In some cases these Afghans — most of whom had served in uniform for six months of less — returned to those areas on leave from their army or police duties, or briefly crossed into Pakistan, shortly before turning their guns on American or allied soldiers, the officials said.

Officials say the Afghan government is now watching such movements more closely and taking other steps to prevent additional insider attacks, although the U.S. believes they will not end.

Of the 38 reported attacks so far this year, 10 happened in Kandahar province, the spiritual and traditional home of the Taliban, and 10 happened in neighboring Helmand province, also a heavily Pashtun area.

Ten others were in or near a Haqqani-influenced swath of territory along the southern approaches to Kabul, including the latest attack on Sept. 29 in which Army Sgt. 1st Class Daniel T. Metcalfe, 29, of Liverpool, N.Y., and a U.S. civilian were killed by Afghan soldiers. They were killed in the same district of Wardak province, southwest of Kabul, where a July 3 attack by a rogue Afghan soldier wounded five American soldiers.

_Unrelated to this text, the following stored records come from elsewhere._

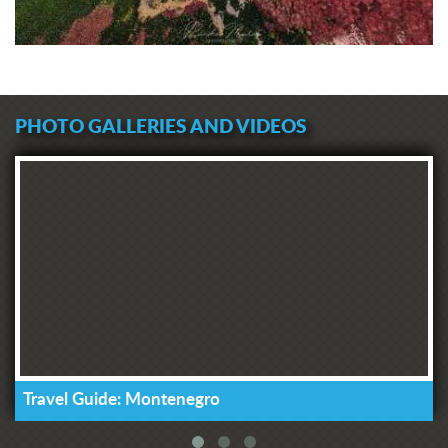
PHOTO GALLERIES AND VIDEOS
Travel Guide: Montenegro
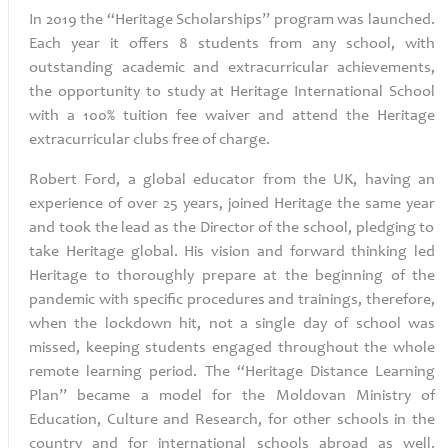
In 2019 the “Heritage Scholarships” program was launched.
Each year it offers 8 students from any school, with
outstanding academic and extracurricular achievements,
the opportunity to study at Heritage International School
with a 100% tuition fee waiver and attend the Heritage
extracurricular clubs free of charge.
Robert Ford, a global educator from the UK, having an
experience of over 25 years, joined Heritage
the same year
and took the lead as the Director of the school, pledging to
take Heritage global.
His vision and forward thinking led
Heritage to thoroughly prepare at the beginning of the
pandemic with specific procedures and trainings, therefore,
when the lockdown hit, not a single day of school was
missed, keeping students engaged throughout the whole
remote learning period. The “Heritage Distance Learning
Plan” became a model for the Moldovan Ministry of
Education, Culture and Research, for other schools in the
country and for international schools abroad as well.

“The truth of it is, the removal of this threat completely would be extremely difficult because of the varying nature of the motivations” of the attackers, said Australian Brig. Gen. Roger Noble, a senior operations officer on the staff of the Kabul-based international coalition.

Noble said that while he knew of no Haqqani ties to the attacks, the killings are a means of dividing the Afghans from their allies that is “right up their alley.”

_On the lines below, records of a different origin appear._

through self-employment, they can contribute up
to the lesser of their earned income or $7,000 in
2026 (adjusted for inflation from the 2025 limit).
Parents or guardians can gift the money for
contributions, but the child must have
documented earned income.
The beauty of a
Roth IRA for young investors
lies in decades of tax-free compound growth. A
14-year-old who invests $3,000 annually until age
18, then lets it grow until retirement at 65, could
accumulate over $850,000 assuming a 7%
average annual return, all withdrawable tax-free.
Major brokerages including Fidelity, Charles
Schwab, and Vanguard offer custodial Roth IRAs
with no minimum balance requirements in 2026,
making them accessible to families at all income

Jeffrey Dressler, an analyst at the Washington-based Institute for the Study of War, who has extensively studied the Haqqani network, said Friday that U.S. suspicions may be well-founded.

“If we accept the notion that a proportion of the ‘insider attacks’ are due to infiltration, then it is absolutely plausible to assume that the Haqqanis are responsible for a portion of those,” Dressler said in an email exchange. “The tactic of ‘insider attacks’ is certainly a potent one, so I would also suspect that the insurgency is doing all it can to increase the frequency and lethality of the incidents.”